(Transcribed page contents)

====

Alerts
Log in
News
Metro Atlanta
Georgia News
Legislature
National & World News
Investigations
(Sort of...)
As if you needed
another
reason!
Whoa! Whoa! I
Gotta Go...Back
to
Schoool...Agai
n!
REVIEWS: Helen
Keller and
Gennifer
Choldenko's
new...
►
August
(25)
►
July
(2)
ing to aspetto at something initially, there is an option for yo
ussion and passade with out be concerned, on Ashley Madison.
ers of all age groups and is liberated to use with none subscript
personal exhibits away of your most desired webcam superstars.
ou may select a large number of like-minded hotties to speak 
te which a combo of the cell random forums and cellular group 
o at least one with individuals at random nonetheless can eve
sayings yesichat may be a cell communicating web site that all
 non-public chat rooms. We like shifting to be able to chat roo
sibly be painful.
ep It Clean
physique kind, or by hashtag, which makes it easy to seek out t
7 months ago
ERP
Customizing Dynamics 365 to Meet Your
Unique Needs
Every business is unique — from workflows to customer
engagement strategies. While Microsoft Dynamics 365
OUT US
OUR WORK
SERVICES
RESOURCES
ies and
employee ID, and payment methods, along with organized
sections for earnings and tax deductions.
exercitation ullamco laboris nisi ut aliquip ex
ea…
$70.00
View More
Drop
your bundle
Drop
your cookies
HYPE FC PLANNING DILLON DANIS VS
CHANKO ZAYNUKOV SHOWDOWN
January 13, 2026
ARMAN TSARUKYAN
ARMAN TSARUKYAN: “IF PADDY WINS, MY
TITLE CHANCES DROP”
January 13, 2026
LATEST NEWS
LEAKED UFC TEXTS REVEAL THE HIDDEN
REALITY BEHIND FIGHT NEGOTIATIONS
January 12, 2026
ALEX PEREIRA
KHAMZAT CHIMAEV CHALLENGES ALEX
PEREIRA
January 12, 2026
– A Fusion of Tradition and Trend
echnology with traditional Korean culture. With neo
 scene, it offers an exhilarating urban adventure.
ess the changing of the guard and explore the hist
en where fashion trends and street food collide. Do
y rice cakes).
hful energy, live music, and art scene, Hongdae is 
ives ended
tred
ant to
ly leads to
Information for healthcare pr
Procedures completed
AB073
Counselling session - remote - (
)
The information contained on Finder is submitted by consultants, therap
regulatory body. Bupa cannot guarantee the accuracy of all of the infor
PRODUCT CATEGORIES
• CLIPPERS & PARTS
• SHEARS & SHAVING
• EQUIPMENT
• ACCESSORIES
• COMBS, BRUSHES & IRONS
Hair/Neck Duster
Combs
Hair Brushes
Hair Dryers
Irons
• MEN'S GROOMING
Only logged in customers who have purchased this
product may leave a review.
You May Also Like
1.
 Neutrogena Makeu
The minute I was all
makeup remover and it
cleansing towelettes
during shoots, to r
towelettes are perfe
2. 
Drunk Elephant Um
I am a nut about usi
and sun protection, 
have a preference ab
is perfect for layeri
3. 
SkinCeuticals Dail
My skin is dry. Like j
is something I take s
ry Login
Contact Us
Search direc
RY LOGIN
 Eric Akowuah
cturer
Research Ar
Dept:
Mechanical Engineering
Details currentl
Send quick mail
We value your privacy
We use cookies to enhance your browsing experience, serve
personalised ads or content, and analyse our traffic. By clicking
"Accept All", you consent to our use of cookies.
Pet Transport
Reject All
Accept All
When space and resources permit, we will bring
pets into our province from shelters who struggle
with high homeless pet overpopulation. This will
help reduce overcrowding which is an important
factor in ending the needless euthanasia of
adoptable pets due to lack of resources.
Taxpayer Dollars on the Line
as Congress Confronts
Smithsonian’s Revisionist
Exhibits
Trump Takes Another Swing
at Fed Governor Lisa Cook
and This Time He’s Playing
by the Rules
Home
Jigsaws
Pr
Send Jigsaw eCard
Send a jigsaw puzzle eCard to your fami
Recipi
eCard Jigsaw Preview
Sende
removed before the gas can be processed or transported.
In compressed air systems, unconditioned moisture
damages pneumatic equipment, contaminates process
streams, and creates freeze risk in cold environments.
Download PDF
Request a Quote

====

Copy out each entry exactly, leaving nothing out.

Alerts
Log in
News
Metro Atlanta
Georgia News
Legislature
National & World News
Investigations
(Sort of...)
As if you needed
another
reason!
Whoa! Whoa! I
Gotta Go...Back
to
Schoool...Agai
n!
REVIEWS: Helen
Keller and
Gennifer
Choldenko's
new...
►
August
(25)
►
July
(2)
ing to aspetto at something initially, there is an option for yo
ussion and passade with out be concerned, on Ashley Madison.
ers of all age groups and is liberated to use with none subscript
personal exhibits away of your most desired webcam superstars.
ou may select a large number of like-minded hotties to speak 
te which a combo of the cell random forums and cellular group 
o at least one with individuals at random nonetheless can eve
sayings yesichat may be a cell communicating web site that all
 non-public chat rooms. We like shifting to be able to chat roo
sibly be painful.
ep It Clean
physique kind, or by hashtag, which makes it easy to seek out t
7 months ago
ERP
Customizing Dynamics 365 to Meet Your
Unique Needs
Every business is unique — from workflows to customer
engagement strategies. While Microsoft Dynamics 365
OUT US
OUR WORK
SERVICES
RESOURCES
ies and
employee ID, and payment methods, along with organized
sections for earnings and tax deductions.
exercitation ullamco laboris nisi ut aliquip ex
ea…
$70.00
View More
Drop
your bundle
Drop
your cookies
HYPE FC PLANNING DILLON DANIS VS
CHANKO ZAYNUKOV SHOWDOWN
January 13, 2026
ARMAN TSARUKYAN
ARMAN TSARUKYAN: “IF PADDY WINS, MY
TITLE CHANCES DROP”
January 13, 2026
LATEST NEWS
LEAKED UFC TEXTS REVEAL THE HIDDEN
REALITY BEHIND FIGHT NEGOTIATIONS
January 12, 2026
ALEX PEREIRA
KHAMZAT CHIMAEV CHALLENGES ALEX
PEREIRA
January 12, 2026
– A Fusion of Tradition and Trend
echnology with traditional Korean culture. With neo
 scene, it offers an exhilarating urban adventure.
ess the changing of the guard and explore the hist
en where fashion trends and street food collide. Do
y rice cakes).
hful energy, live music, and art scene, Hongdae is 
ives ended
tred
ant to
ly leads to
Information for healthcare pr
Procedures completed
AB073
Counselling session - remote - (
)
The information contained on Finder is submitted by consultants, therap
regulatory body. Bupa cannot guarantee the accuracy of all of the infor
PRODUCT CATEGORIES
• CLIPPERS & PARTS
• SHEARS & SHAVING
• EQUIPMENT
• ACCESSORIES
• COMBS, BRUSHES & IRONS
Hair/Neck Duster
Combs
Hair Brushes
Hair Dryers
Irons
• MEN'S GROOMING
Only logged in customers who have purchased this
product may leave a review.
You May Also Like
1.
 Neutrogena Makeu
The minute I was all
makeup remover and it
cleansing towelettes
during shoots, to r
towelettes are perfe
2. 
Drunk Elephant Um
I am a nut about usi
and sun protection, 
have a preference ab
is perfect for layeri
3. 
SkinCeuticals Dail
My skin is dry. Like j
is something I take s
ry Login
Contact Us
Search direc
RY LOGIN
 Eric Akowuah
cturer
Research Ar
Dept:
Mechanical Engineering
Details currentl
Send quick mail
We value your privacy
We use cookies to enhance your browsing experience, serve
personalised ads or content, and analyse our traffic. By clicking
"Accept All", you consent to our use of cookies.
Pet Transport
Reject All
Accept All
When space and resources permit, we will bring
pets into our province from shelters who struggle
with high homeless pet overpopulation. This will
help reduce overcrowding which is an important
factor in ending the needless euthanasia of
adoptable pets due to lack of resources.
Taxpayer Dollars on the Line
as Congress Confronts
Smithsonian’s Revisionist
Exhibits
Trump Takes Another Swing
at Fed Governor Lisa Cook
and This Time He’s Playing
by the Rules
Home
Jigsaws
Pr
Send Jigsaw eCard
Send a jigsaw puzzle eCard to your fami
Recipi
eCard Jigsaw Preview
Sende
removed before the gas can be processed or transported.
In compressed air systems, unconditioned moisture
damages pneumatic equipment, contaminates process
streams, and creates freeze risk in cold environments.
Download PDF
Request a Quote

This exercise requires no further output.